Stored entries:
□ □ □ □

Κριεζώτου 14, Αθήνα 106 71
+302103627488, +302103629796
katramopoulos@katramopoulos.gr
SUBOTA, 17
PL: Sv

□ □ □ □

In the listing, swap "SUBOTA" for "SATURDAY" and write the lines out again with nothing else changed.

• **ANSWER BELOW**:
Κριεζώτου 14, Αθήνα 106 71
+302103627488, +302103629796
katramopoulos@katramopoulos.gr
SATURDAY, 17
PL: Sv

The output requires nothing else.